Region annotation items:
──────────
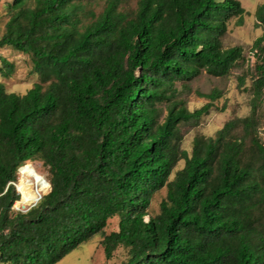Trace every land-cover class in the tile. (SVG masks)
Segmentation results:
<instances>
[{
	"label": "trees",
	"instance_id": "obj_1",
	"mask_svg": "<svg viewBox=\"0 0 264 264\" xmlns=\"http://www.w3.org/2000/svg\"><path fill=\"white\" fill-rule=\"evenodd\" d=\"M87 1H6L0 48L27 55L38 80L24 94L0 80V263L56 264L100 235L107 257L125 249L122 264H264V0L253 62L223 43L228 22L249 13L239 0H138L131 11L105 0L99 14ZM0 60L7 78L15 65ZM237 66L248 114L184 149L181 124L222 91L200 93L209 102L190 111L177 81ZM35 159L50 191L16 211L12 182Z\"/></svg>",
	"mask_w": 264,
	"mask_h": 264
},
{
	"label": "rangeland",
	"instance_id": "obj_2",
	"mask_svg": "<svg viewBox=\"0 0 264 264\" xmlns=\"http://www.w3.org/2000/svg\"><path fill=\"white\" fill-rule=\"evenodd\" d=\"M6 1L11 0H0V37L5 31V24L9 17ZM137 1L138 0H125L121 8L123 10H134L137 7ZM239 1L249 13L245 14L243 25H237V17L232 18L228 22V31L223 37V43L227 47L236 45L242 46L244 48L245 58L253 62L255 57L251 47L254 40L262 33L261 28L256 26L254 12L262 0ZM104 5L105 0L87 1V8L94 10L97 14L102 11ZM0 55L5 56L15 65V69L9 77L6 78L0 75V80L5 83L6 89L19 94L26 93V91L38 80L36 74L32 70L30 58L8 47L0 48ZM242 71L243 68L237 66L233 68L228 75L223 77H214L202 71L199 76L189 82L177 81L176 85L179 89V95L177 97L184 101L186 107L190 111L198 109L209 102L207 98L200 96V93H209L212 89H219L222 91L221 97L214 101V106L210 109L209 113L203 115L196 124L194 122L181 124V133L183 136L182 147L184 149L191 151L192 139L196 134L202 133L207 136H213L227 120L235 116H244L248 114L249 100L251 97L250 91L248 90L250 84H247V89L245 87H238L237 77ZM167 103L168 102L162 104L163 112L161 120L168 114ZM181 166H183V162H180L177 168ZM20 173L24 174L30 181L34 180V186L39 193L37 200L41 195L43 196L50 191V174L48 168L43 164V161L39 159L28 160L21 167L20 171H17V179L12 184H14L18 193ZM164 196L165 189L161 190L153 198L149 209L151 215L158 214L159 204ZM30 207H32V205L22 201V197L21 200L16 202V207L15 203L13 205V209L16 211H27ZM147 219L148 216H146V220ZM118 222L119 219L117 217L110 219L106 232L110 233L111 231L118 230ZM101 241L102 237L100 235L95 236L89 242L71 251L56 264H122L126 259L125 249L118 248L113 252L111 257H107Z\"/></svg>",
	"mask_w": 264,
	"mask_h": 264
},
{
	"label": "bare ground",
	"instance_id": "obj_3",
	"mask_svg": "<svg viewBox=\"0 0 264 264\" xmlns=\"http://www.w3.org/2000/svg\"><path fill=\"white\" fill-rule=\"evenodd\" d=\"M21 167H19L18 171H20ZM18 186H19L18 191L20 193V198L18 200H21V197H22V201H24L25 203H30V205L35 203V201L37 200L39 196V193L34 186V180L30 181L24 176V174L20 173V179L18 182ZM18 200L16 202H18ZM16 202H15V207H16ZM17 208H23V207H17Z\"/></svg>",
	"mask_w": 264,
	"mask_h": 264
},
{
	"label": "built area",
	"instance_id": "obj_4",
	"mask_svg": "<svg viewBox=\"0 0 264 264\" xmlns=\"http://www.w3.org/2000/svg\"><path fill=\"white\" fill-rule=\"evenodd\" d=\"M12 183H13V182H12ZM41 198H42V195L40 196L39 199H41ZM38 201H39V200H38ZM38 201H36L35 203H33V204H32V207H33L34 205H36ZM12 208H13V207H12ZM30 208H31V207H30ZM30 208H28L27 210H29ZM24 212H25V211H24Z\"/></svg>",
	"mask_w": 264,
	"mask_h": 264
},
{
	"label": "water",
	"instance_id": "obj_5",
	"mask_svg": "<svg viewBox=\"0 0 264 264\" xmlns=\"http://www.w3.org/2000/svg\"><path fill=\"white\" fill-rule=\"evenodd\" d=\"M51 186V185H50Z\"/></svg>",
	"mask_w": 264,
	"mask_h": 264
}]
</instances>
──────────
» WHAT IS REQUIRED:
Restate the full listing verbatim and drop every picture.

» ANSWER TO THIS EXERCISE:
Trace every land-cover class in the tile. (SVG masks)
Segmentation results:
<instances>
[{
	"label": "trees",
	"instance_id": "obj_1",
	"mask_svg": "<svg viewBox=\"0 0 264 264\" xmlns=\"http://www.w3.org/2000/svg\"><path fill=\"white\" fill-rule=\"evenodd\" d=\"M87 1H6L0 48L27 55L38 80L24 94L0 80V263L56 264L100 235L107 257L125 249L122 264H264V0L253 62L223 43L228 22L249 13L239 0H138L131 11L105 0L99 14ZM0 60L7 78L15 65ZM237 66L248 114L184 149L181 124L222 91L200 93L209 102L190 111L177 81ZM35 159L50 191L16 211L12 182Z\"/></svg>",
	"mask_w": 264,
	"mask_h": 264
},
{
	"label": "rangeland",
	"instance_id": "obj_2",
	"mask_svg": "<svg viewBox=\"0 0 264 264\" xmlns=\"http://www.w3.org/2000/svg\"><path fill=\"white\" fill-rule=\"evenodd\" d=\"M6 1L11 0H0V37L5 31V24L9 17ZM137 1L138 0H125L121 8L123 10H134L137 7ZM239 1L249 13L245 14L243 25H237V17L232 18L228 22V31L223 37V43L227 47L236 45L242 46L244 48L245 58L253 62L255 57L251 47L254 40L262 33L261 28L256 26L254 12L262 0ZM104 5L105 0L87 1V8L94 10L97 14L102 11ZM0 55L5 56L15 65V69L9 77L6 78L0 75V80L5 83L6 89L19 94L26 93V91L38 80L36 74L32 70L30 58L8 47L0 48ZM242 71L243 68L237 66L233 68L228 75L223 77H214L202 71L199 76L189 82L177 81L176 85L179 89V95L177 97L184 101L186 107L190 111L198 109L209 102L207 98L200 96V93H209L212 89H219L222 91L221 97L214 101V106L210 109L209 113L203 115L196 124L194 122L181 124V133L183 136L182 147L184 149L191 151L192 139L196 134L202 133L207 136H213L227 120L235 116H244L248 114L249 100L251 97L250 91L248 90L250 84H247V89L245 87H238L237 77ZM167 103L168 102L162 104L163 112L161 120L168 114ZM181 166H183V162H180L177 168ZM20 173L24 174L30 181L34 180V186L39 193L37 200L41 195L43 196L50 191V174L48 168L43 164V161L39 159L28 160L21 167L20 171H17V179L12 184H14L18 193ZM164 196L165 189L161 190L153 198L149 209L151 215L158 214L159 204ZM30 207H32V205L22 201V197L21 200L16 202V207L15 203L13 205V209L16 211H27ZM147 219L148 216H146V220ZM118 222L119 219L117 217L110 219L106 232L110 233L111 231L118 230ZM101 241L102 237L100 235L95 236L89 242L71 251L56 264H122L126 259L125 249L118 248L113 252L111 257H107Z\"/></svg>",
	"mask_w": 264,
	"mask_h": 264
},
{
	"label": "bare ground",
	"instance_id": "obj_3",
	"mask_svg": "<svg viewBox=\"0 0 264 264\" xmlns=\"http://www.w3.org/2000/svg\"><path fill=\"white\" fill-rule=\"evenodd\" d=\"M21 167H19L18 171H20ZM18 186H19L18 191L20 193V198L18 200H21V197H22V201H24L25 203H30V205L35 203V201L37 200L39 196V193L34 186V180L30 181L24 176V174L20 173V179L18 182ZM18 200L16 202H18ZM16 202H15V207H16ZM17 208H23V207H17Z\"/></svg>",
	"mask_w": 264,
	"mask_h": 264
},
{
	"label": "built area",
	"instance_id": "obj_4",
	"mask_svg": "<svg viewBox=\"0 0 264 264\" xmlns=\"http://www.w3.org/2000/svg\"><path fill=\"white\" fill-rule=\"evenodd\" d=\"M12 183H13V182H12ZM41 198H42V195L40 196L39 199H41ZM38 201H39V200H38ZM38 201H36L35 203H33V204H32V207H33L34 205H36ZM12 208H13V207H12ZM30 208H31V207H30ZM30 208H28L27 210H29ZM24 212H25V211H24Z\"/></svg>",
	"mask_w": 264,
	"mask_h": 264
},
{
	"label": "water",
	"instance_id": "obj_5",
	"mask_svg": "<svg viewBox=\"0 0 264 264\" xmlns=\"http://www.w3.org/2000/svg\"><path fill=\"white\" fill-rule=\"evenodd\" d=\"M51 186V185H50Z\"/></svg>",
	"mask_w": 264,
	"mask_h": 264
}]
</instances>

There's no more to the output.